Matt's cartoon in the Telegraph has pupils sitting a grammar school entrance exam, being asked: "If a triangle has one side of 3cm and another of 4cm, how many private tutors did your parents hire?"
Twenty years on a cruise ship leaves him with no stress - or friends on land: Mario Salcedo has run his business and travelled the world on cruise ships for the past 20 years but lost all his land friends Sunday Times
The wind without the willows... Wild Wood under threat: A bitter dispute has broken out over the future appearance of the trees and meadows of Winter Hill on the banks of the Thames at Cookham Dean - the bucolic setting that was the inspiration for Wild Wood, home of Mole, Rat and Badger in Kenneth Grahame's much-loved 1908 novel The Wind in the Willows - following revelations that owner the National Trust is to chop down many of the trees lining its slopes Sunday Telegraph
Pixies lead battle to break the stranglehold on rock fans of the ticket tout "scoundrels": One of the world's most influential rock bands, Pixies, have denounced "rogues and scoundrels" selling gig tickets at huge markups, as the UK music industry prepares to fight back against touts Observer
A wonky cucumber? No, it's a snozzcumber: A giant, misshapen version of a normal cucumber, a real-life version Roald Dahl's fictional snozzcumber loved by the Big Friendly Giant, is to be sold in supermarkets in the hope it will encourage otherwise reluctant children to eat their greens Mail on Sunday
Health of the NHS
The Observer has an opinion piece by Chris Hopson, chief executive of NHS Providers, the organisation that represents hospitals in England.
He says it is now time for national health chiefs and political leaders to acknowledge publicly that the NHS can no longer deliver what is being asked of it for the funding available.
The paper makes this its front-page lead, saying NHS Providers warned that years of underfunding have left the service facing "impossible" demands.
"In an unprecedentedly bleak assessment of the NHS's own health, NHS Providers tells ministers that widespread breaches of performance targets, chronic understaffing and huge overspends by hospitals mean that it is heading back to the visible decline it last experienced in the 1990s," says the Observer.
The paper says Mr Hopson writes that this means the NHS is increasingly failing to do the job it wants to do and the public needs it to do, through no fault of its own.
The Observer continues: "His intervention comes days before the influential Commons Health Select Committee decides whether to launch a special inquiry into the state of the NHS in England.
"After months dominated by the Brexit debate, the state of the NHS is now emerging as the key domestic challenge facing Theresa May's government."
The Sunday Times reports that researchers have found that electronic boundary systems used to control the roaming of cats do not make them suffer - and may benefit them.
These systems usually use detector wires buried in the ground or strung along fences. When a cat approaches, its collar first beeps and then delivers a small shock.

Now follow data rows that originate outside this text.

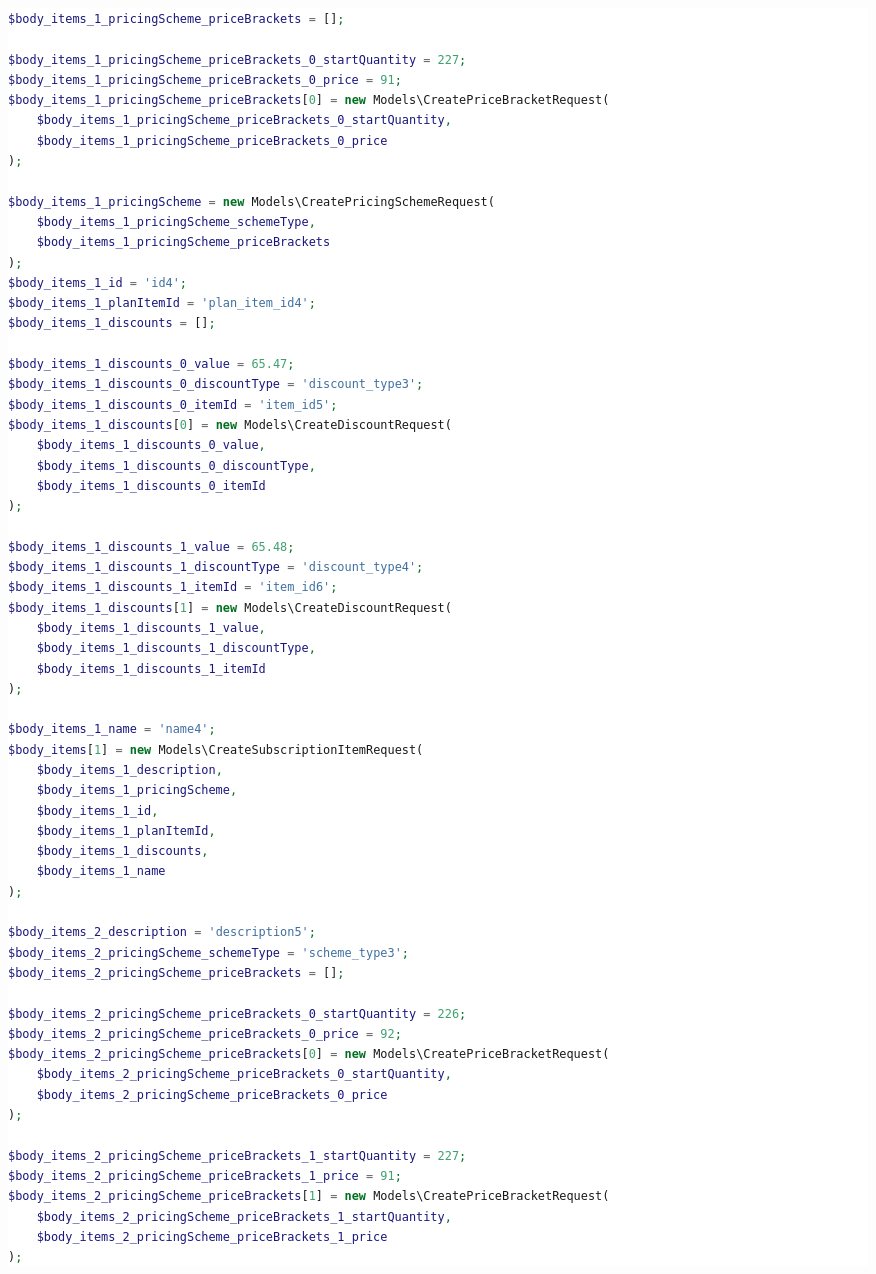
 ```php
$body_items_1_pricingScheme_priceBrackets = [];

$body_items_1_pricingScheme_priceBrackets_0_startQuantity = 227;
$body_items_1_pricingScheme_priceBrackets_0_price = 91;
$body_items_1_pricingScheme_priceBrackets[0] = new Models\CreatePriceBracketRequest(
    $body_items_1_pricingScheme_priceBrackets_0_startQuantity,
    $body_items_1_pricingScheme_priceBrackets_0_price
);

$body_items_1_pricingScheme = new Models\CreatePricingSchemeRequest(
    $body_items_1_pricingScheme_schemeType,
    $body_items_1_pricingScheme_priceBrackets
);
$body_items_1_id = 'id4';
$body_items_1_planItemId = 'plan_item_id4';
$body_items_1_discounts = [];

$body_items_1_discounts_0_value = 65.47;
$body_items_1_discounts_0_discountType = 'discount_type3';
$body_items_1_discounts_0_itemId = 'item_id5';
$body_items_1_discounts[0] = new Models\CreateDiscountRequest(
    $body_items_1_discounts_0_value,
    $body_items_1_discounts_0_discountType,
    $body_items_1_discounts_0_itemId
);

$body_items_1_discounts_1_value = 65.48;
$body_items_1_discounts_1_discountType = 'discount_type4';
$body_items_1_discounts_1_itemId = 'item_id6';
$body_items_1_discounts[1] = new Models\CreateDiscountRequest(
    $body_items_1_discounts_1_value,
    $body_items_1_discounts_1_discountType,
    $body_items_1_discounts_1_itemId
);

$body_items_1_name = 'name4';
$body_items[1] = new Models\CreateSubscriptionItemRequest(
    $body_items_1_description,
    $body_items_1_pricingScheme,
    $body_items_1_id,
    $body_items_1_planItemId,
    $body_items_1_discounts,
    $body_items_1_name
);

$body_items_2_description = 'description5';
$body_items_2_pricingScheme_schemeType = 'scheme_type3';
$body_items_2_pricingScheme_priceBrackets = [];

$body_items_2_pricingScheme_priceBrackets_0_startQuantity = 226;
$body_items_2_pricingScheme_priceBrackets_0_price = 92;
$body_items_2_pricingScheme_priceBrackets[0] = new Models\CreatePriceBracketRequest(
    $body_items_2_pricingScheme_priceBrackets_0_startQuantity,
    $body_items_2_pricingScheme_priceBrackets_0_price
);

$body_items_2_pricingScheme_priceBrackets_1_startQuantity = 227;
$body_items_2_pricingScheme_priceBrackets_1_price = 91;
$body_items_2_pricingScheme_priceBrackets[1] = new Models\CreatePriceBracketRequest(
    $body_items_2_pricingScheme_priceBrackets_1_startQuantity,
    $body_items_2_pricingScheme_priceBrackets_1_price
);

```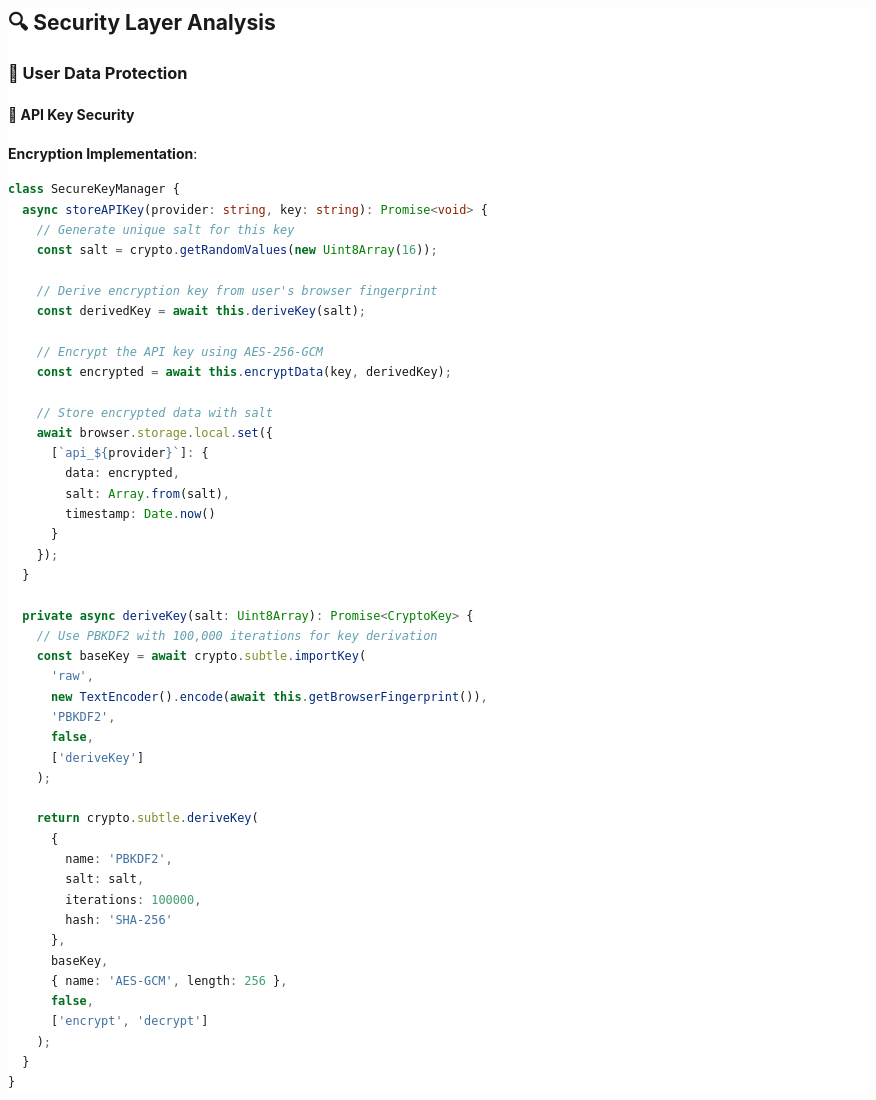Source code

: ## 🔍 Security Layer Analysis

### 👤 User Data Protection

#### 🔑 API Key Security
**Encryption Implementation**:
```typescript
class SecureKeyManager {
  async storeAPIKey(provider: string, key: string): Promise<void> {
    // Generate unique salt for this key
    const salt = crypto.getRandomValues(new Uint8Array(16));

    // Derive encryption key from user's browser fingerprint
    const derivedKey = await this.deriveKey(salt);

    // Encrypt the API key using AES-256-GCM
    const encrypted = await this.encryptData(key, derivedKey);

    // Store encrypted data with salt
    await browser.storage.local.set({
      [`api_${provider}`]: {
        data: encrypted,
        salt: Array.from(salt),
        timestamp: Date.now()
      }
    });
  }

  private async deriveKey(salt: Uint8Array): Promise<CryptoKey> {
    // Use PBKDF2 with 100,000 iterations for key derivation
    const baseKey = await crypto.subtle.importKey(
      'raw',
      new TextEncoder().encode(await this.getBrowserFingerprint()),
      'PBKDF2',
      false,
      ['deriveKey']
    );

    return crypto.subtle.deriveKey(
      {
        name: 'PBKDF2',
        salt: salt,
        iterations: 100000,
        hash: 'SHA-256'
      },
      baseKey,
      { name: 'AES-GCM', length: 256 },
      false,
      ['encrypt', 'decrypt']
    );
  }
}
```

The researchers said most cats learned to respond to the beep and were seldom shocked.
The paper reports: "Pet cats can be vilified for fouling neighbours' gardens, killing birds and getting lost - but now an electronic cage that can prevent them from straying beyond their owners' gardens has won the approval of scientists.
"Cat containment systems are controversial among the owners of Britain's 8.1 million cats because they use a collar that delivers a pulse of static electricity when the animals approach preset boundaries.
"Claims that such systems make pets anxious and scared mean few owners use them."
Experts said the systems may even save cats from being run over.
The Sunday Times quotes Naima Kasbaoui, of Lincoln University, as saying: "We found no evidence of long-term welfare problems in cats living with these fences compared to cats able to roam freely."